Sometimes traits may be governed by more than one gene.This is true in two complex patterns of inheritance. In polygenic inheritance several genes may control the phenotype of a given trait. Human examples of polygenic inheritance include eye color, skin color, and height. In this pattern, there tends to be a broad range of phenotypes which would resemble of bell-shaped curve. For example, with human height, few people are at the extremes while more individuals are of "average" height. A second pattern including more than one gene is epistasis. Epistasis involves two genes governing the expression of a trait. An example would be mouse coat color. In mice, black is is dominant to brown, while a second gene controls pigment production. Pigments are produced if a dominant copy of the gene is present while no pigment being produced is recessive. Instead of a 9:3:3:1 ratio as seen with Mendel, a 9:3:4 ratio results wherein nine are black, three are brown, and the remaining four are white (no pigment).
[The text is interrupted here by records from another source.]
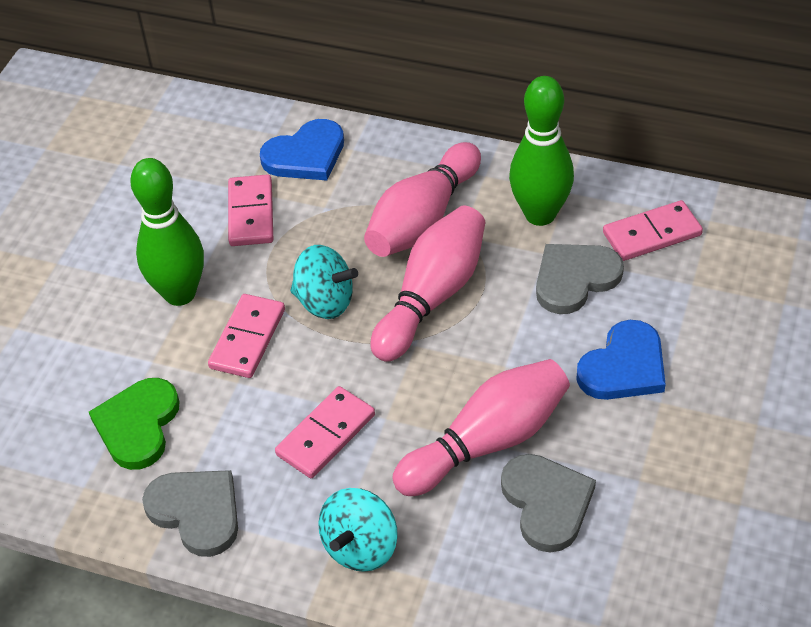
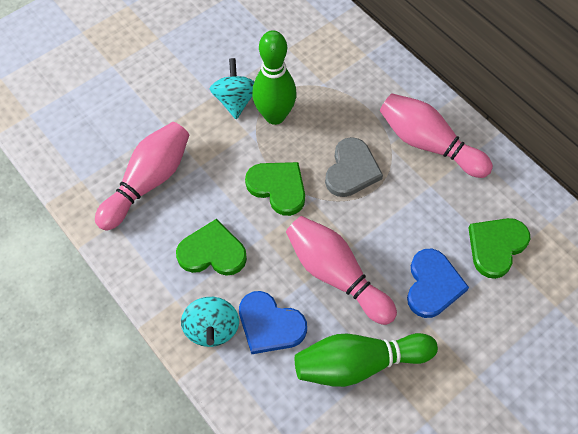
green heart: [89,378,180,470] = 1 -> [176,219,247,276] [245,162,305,216] [468,218,530,279] = 3
grey heart: [142,470,238,557] [501,454,596,552] [536,244,624,314] = 3 -> [325,137,383,197] = 1
pink domino: [208,294,285,378] [228,174,273,246] [275,386,375,478] [603,200,703,261] = 4 -> none = 0

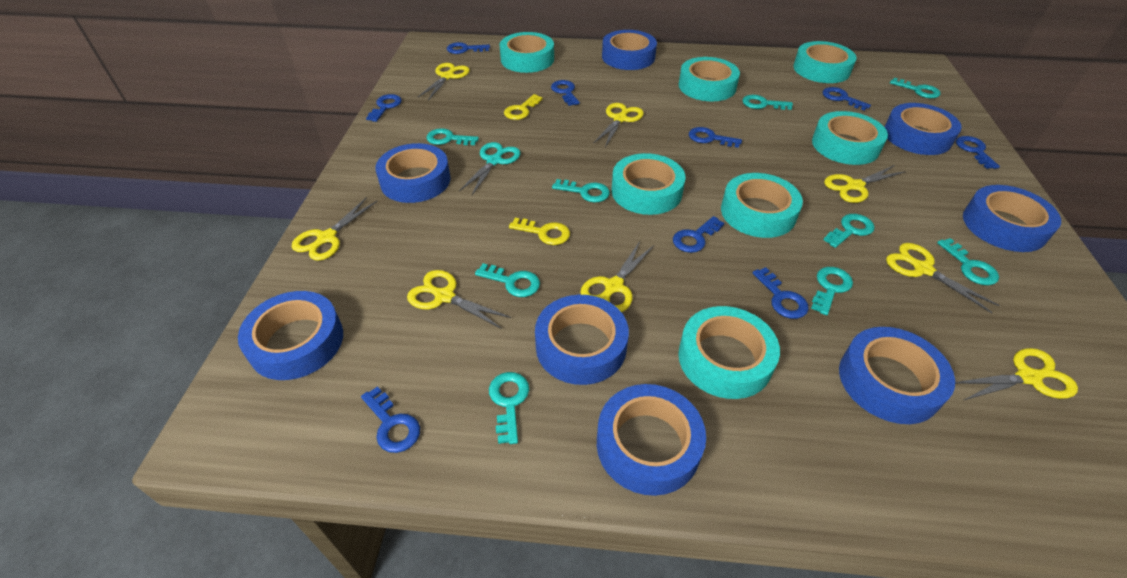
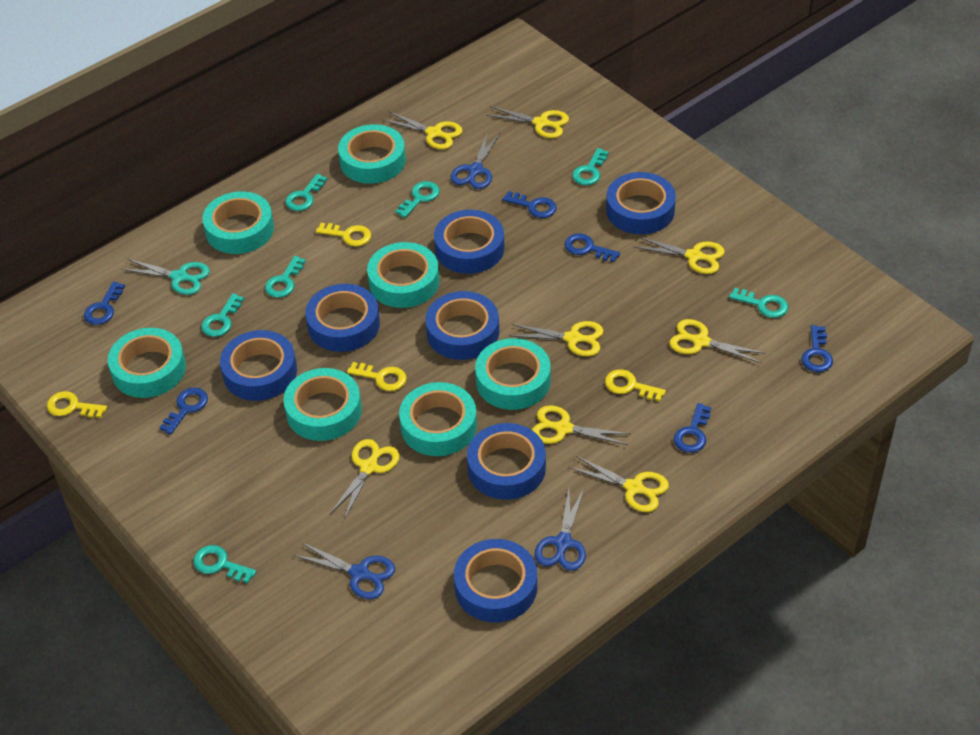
blue key: [361,386,420,453] [366,94,402,122] [447,42,490,54] [551,80,580,106] [673,216,724,253] [689,127,742,148] [752,267,809,319] [822,87,871,111] [956,136,1000,169] = 9 -> [84,281,125,325] [159,387,208,435] [503,191,557,218] [564,234,620,262] [674,403,711,453] [801,325,833,372] = 6
blue scissors: none = 0 -> [293,542,395,599] [451,132,500,189] [535,487,586,571] = 3
blue tape: [238,291,343,380] [375,143,451,203] [535,295,629,385] [597,384,706,496] [602,30,657,70] [839,327,955,424] [885,103,962,155] [963,185,1061,252] = 8 -> [220,330,297,401] [305,284,380,352] [425,291,499,360] [434,210,505,274] [454,539,537,623] [467,423,546,500] [606,172,676,234] = 7
turquoise key: [426,128,479,145] [475,263,540,297] [489,372,529,444] [552,179,610,202] [742,95,793,110] [811,267,853,315] [823,214,875,248] [890,78,940,98] [937,238,999,285] = 9 -> [193,545,256,583] [201,293,244,337] [265,256,306,298] [285,174,327,211] [395,181,440,218] [572,148,609,185] [729,288,788,318] = 7
yellow key: [504,94,543,120] [509,218,570,245] = 2 -> [47,391,107,418] [316,223,371,247] [347,362,407,391] [605,369,666,401] = 4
Since 1953, with the ground-breaking discovery of James Watson and Francis Crick of DNA structure, our understanding of genetics and inheritance have continued to change. Today, we realize that not only do genes control the outward expression of traits, but also patterns of DNA methylation can also impact phenotype. This discovery known as epigenetic inheritance is one of the newest and most shocking. DNA, alone, does not control inheritance. Epigenetics involves looking at factors outside of the genome that effect gene expression in offspring. Genomic imprinting involves DNA methylation patterns of the maternal and paternal DNA that are passed on in the egg and sperm, respectively. DNA methylation can silence a gene and therefore it is never expressed in the offspring. This seems to be important in certain aspects of embryonic development and is still being studied.
Overall, inheritance is never simple and though patterns exist, understanding the complexity of genetic variation and its importance to species survival still proves challenging today. From simple curiosity about why some peas are round and some are wrinkled to the understanding that DNA alone does not control heredity, genetics as a science has grown into one of the most fascinating and important branches of biology. Many questions still need answers and we are waiting for the next big discovery.